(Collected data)
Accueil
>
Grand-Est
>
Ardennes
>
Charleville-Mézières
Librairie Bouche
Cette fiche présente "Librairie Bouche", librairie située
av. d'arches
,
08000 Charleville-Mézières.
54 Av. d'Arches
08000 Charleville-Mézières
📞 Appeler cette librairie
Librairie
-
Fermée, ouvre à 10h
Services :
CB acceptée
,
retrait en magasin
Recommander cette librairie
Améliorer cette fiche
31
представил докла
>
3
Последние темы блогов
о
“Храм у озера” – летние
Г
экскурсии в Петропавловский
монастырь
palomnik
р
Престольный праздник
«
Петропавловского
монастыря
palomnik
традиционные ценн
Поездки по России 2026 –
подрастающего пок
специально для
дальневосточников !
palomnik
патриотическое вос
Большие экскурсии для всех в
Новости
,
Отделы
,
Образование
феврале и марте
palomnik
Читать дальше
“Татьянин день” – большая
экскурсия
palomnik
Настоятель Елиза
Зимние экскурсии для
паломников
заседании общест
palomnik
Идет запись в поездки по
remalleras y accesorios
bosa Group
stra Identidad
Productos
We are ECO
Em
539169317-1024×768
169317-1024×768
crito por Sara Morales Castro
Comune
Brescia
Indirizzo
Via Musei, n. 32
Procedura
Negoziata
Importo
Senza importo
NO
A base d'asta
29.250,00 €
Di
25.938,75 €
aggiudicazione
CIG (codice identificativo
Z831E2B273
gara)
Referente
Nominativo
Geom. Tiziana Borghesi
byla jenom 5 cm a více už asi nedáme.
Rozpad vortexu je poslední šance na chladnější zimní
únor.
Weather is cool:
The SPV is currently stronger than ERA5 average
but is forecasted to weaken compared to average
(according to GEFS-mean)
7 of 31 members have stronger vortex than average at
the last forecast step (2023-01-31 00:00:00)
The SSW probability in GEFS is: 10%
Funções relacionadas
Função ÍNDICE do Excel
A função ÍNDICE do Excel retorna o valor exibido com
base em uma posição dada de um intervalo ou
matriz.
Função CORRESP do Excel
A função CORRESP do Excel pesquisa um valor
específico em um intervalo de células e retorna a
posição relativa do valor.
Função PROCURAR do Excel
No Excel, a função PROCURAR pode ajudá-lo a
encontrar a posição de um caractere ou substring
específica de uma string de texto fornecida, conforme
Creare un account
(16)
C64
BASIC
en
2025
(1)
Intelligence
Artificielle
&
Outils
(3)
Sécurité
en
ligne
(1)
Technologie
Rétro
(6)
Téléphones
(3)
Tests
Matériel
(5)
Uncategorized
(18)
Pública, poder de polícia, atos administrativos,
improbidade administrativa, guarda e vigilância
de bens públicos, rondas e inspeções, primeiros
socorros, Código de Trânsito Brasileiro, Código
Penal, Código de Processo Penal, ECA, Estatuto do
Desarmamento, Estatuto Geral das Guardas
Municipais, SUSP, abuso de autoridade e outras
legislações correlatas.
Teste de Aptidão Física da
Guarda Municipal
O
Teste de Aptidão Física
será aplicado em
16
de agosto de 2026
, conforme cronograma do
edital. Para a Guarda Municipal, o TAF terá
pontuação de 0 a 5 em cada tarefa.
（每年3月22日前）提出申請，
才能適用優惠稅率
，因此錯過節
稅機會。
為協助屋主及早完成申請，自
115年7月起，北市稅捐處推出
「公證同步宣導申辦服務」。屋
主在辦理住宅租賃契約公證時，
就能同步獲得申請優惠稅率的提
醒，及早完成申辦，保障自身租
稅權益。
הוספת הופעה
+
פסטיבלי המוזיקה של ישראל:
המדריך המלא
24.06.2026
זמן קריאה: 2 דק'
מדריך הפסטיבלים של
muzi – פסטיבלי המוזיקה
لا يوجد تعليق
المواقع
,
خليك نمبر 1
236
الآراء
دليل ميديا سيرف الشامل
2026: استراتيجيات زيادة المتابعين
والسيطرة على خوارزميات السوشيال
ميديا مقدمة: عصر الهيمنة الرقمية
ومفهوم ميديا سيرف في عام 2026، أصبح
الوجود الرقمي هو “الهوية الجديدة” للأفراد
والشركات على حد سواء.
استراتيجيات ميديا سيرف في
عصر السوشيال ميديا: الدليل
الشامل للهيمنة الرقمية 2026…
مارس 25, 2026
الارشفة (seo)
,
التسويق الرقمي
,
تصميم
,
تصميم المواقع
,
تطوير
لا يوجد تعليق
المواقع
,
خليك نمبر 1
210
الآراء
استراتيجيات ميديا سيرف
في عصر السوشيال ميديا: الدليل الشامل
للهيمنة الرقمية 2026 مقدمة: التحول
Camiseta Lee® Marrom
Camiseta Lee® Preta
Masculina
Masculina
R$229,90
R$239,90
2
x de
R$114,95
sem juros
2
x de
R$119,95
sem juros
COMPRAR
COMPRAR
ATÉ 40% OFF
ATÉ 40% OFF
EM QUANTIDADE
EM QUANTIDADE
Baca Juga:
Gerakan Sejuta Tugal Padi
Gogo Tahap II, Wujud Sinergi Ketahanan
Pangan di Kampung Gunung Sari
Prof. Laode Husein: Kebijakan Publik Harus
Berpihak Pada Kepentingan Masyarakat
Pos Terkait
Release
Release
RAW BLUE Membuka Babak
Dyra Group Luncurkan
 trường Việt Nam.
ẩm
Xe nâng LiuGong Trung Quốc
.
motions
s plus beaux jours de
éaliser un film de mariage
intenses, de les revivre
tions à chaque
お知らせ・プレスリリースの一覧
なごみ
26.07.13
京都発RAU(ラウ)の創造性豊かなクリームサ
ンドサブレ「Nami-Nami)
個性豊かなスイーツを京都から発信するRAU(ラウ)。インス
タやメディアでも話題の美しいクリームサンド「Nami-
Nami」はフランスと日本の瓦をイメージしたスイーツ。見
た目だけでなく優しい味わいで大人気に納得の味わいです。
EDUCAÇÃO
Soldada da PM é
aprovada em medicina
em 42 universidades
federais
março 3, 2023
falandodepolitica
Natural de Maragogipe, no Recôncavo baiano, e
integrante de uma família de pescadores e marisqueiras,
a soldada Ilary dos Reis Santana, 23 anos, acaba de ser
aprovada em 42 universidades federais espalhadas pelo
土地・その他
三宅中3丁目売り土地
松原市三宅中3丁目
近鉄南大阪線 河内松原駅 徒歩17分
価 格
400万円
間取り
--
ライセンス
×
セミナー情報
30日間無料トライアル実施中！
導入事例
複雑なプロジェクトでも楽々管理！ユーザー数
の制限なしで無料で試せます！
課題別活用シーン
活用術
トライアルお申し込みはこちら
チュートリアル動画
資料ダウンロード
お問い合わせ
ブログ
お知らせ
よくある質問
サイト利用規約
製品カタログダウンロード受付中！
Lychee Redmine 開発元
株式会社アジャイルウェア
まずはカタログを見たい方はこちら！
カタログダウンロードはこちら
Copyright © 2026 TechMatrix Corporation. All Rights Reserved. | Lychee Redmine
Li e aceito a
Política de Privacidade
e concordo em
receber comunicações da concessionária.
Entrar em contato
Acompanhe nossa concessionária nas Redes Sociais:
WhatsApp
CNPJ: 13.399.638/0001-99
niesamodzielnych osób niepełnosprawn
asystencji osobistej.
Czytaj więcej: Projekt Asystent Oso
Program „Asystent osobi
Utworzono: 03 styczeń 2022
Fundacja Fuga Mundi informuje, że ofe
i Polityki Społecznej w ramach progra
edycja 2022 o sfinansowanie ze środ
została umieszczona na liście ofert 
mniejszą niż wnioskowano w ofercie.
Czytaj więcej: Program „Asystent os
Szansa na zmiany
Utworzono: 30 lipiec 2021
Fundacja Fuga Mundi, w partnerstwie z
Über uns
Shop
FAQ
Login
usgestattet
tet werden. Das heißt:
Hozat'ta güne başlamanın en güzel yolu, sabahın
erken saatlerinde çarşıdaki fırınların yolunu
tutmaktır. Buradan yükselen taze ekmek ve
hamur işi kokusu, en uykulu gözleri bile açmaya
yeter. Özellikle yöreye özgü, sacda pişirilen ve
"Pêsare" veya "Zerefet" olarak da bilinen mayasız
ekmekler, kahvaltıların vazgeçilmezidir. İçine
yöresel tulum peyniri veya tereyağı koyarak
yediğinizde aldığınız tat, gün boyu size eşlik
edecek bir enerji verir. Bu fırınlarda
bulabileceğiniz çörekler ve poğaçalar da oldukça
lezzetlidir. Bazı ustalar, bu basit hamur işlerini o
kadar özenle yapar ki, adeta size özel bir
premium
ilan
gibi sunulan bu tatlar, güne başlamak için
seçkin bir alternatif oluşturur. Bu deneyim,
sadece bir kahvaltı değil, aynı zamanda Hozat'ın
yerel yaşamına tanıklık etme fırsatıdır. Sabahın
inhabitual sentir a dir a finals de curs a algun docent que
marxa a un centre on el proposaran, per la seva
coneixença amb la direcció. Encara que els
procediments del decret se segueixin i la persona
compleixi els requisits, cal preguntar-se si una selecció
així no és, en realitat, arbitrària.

§ Your goal:
Please update the records from their start up to and including the line with "No Excel, a função PROCURAR pode ajudá-lo a", changing every "Excel" to "Calc". Return those lines in full with nothing else altered.

§ Response below:
Accueil
>
Grand-Est
>
Ardennes
>
Charleville-Mézières
Librairie Bouche
Cette fiche présente "Librairie Bouche", librairie située
av. d'arches
,
08000 Charleville-Mézières.
54 Av. d'Arches
08000 Charleville-Mézières
📞 Appeler cette librairie
Librairie
-
Fermée, ouvre à 10h
Services :
CB acceptée
,
retrait en magasin
Recommander cette librairie
Améliorer cette fiche
31
представил докла
>
3
Последние темы блогов
о
“Храм у озера” – летние
Г
экскурсии в Петропавловский
монастырь
palomnik
р
Престольный праздник
«
Петропавловского
монастыря
palomnik
традиционные ценн
Поездки по России 2026 –
подрастающего пок
специально для
дальневосточников !
palomnik
патриотическое вос
Большие экскурсии для всех в
Новости
,
Отделы
,
Образование
феврале и марте
palomnik
Читать дальше
“Татьянин день” – большая
экскурсия
palomnik
Настоятель Елиза
Зимние экскурсии для
паломников
заседании общест
palomnik
Идет запись в поездки по
remalleras y accesorios
bosa Group
stra Identidad
Productos
We are ECO
Em
539169317-1024×768
169317-1024×768
crito por Sara Morales Castro
Comune
Brescia
Indirizzo
Via Musei, n. 32
Procedura
Negoziata
Importo
Senza importo
NO
A base d'asta
29.250,00 €
Di
25.938,75 €
aggiudicazione
CIG (codice identificativo
Z831E2B273
gara)
Referente
Nominativo
Geom. Tiziana Borghesi
byla jenom 5 cm a více už asi nedáme.
Rozpad vortexu je poslední šance na chladnější zimní
únor.
Weather is cool:
The SPV is currently stronger than ERA5 average
but is forecasted to weaken compared to average
(according to GEFS-mean)
7 of 31 members have stronger vortex than average at
the last forecast step (2023-01-31 00:00:00)
The SSW probability in GEFS is: 10%
Funções relacionadas
Função ÍNDICE do Calc
A função ÍNDICE do Calc retorna o valor exibido com
base em uma posição dada de um intervalo ou
matriz.
Função CORRESP do Calc
A função CORRESP do Calc pesquisa um valor
específico em um intervalo de células e retorna a
posição relativa do valor.
Função PROCURAR do Calc
No Calc, a função PROCURAR pode ajudá-lo a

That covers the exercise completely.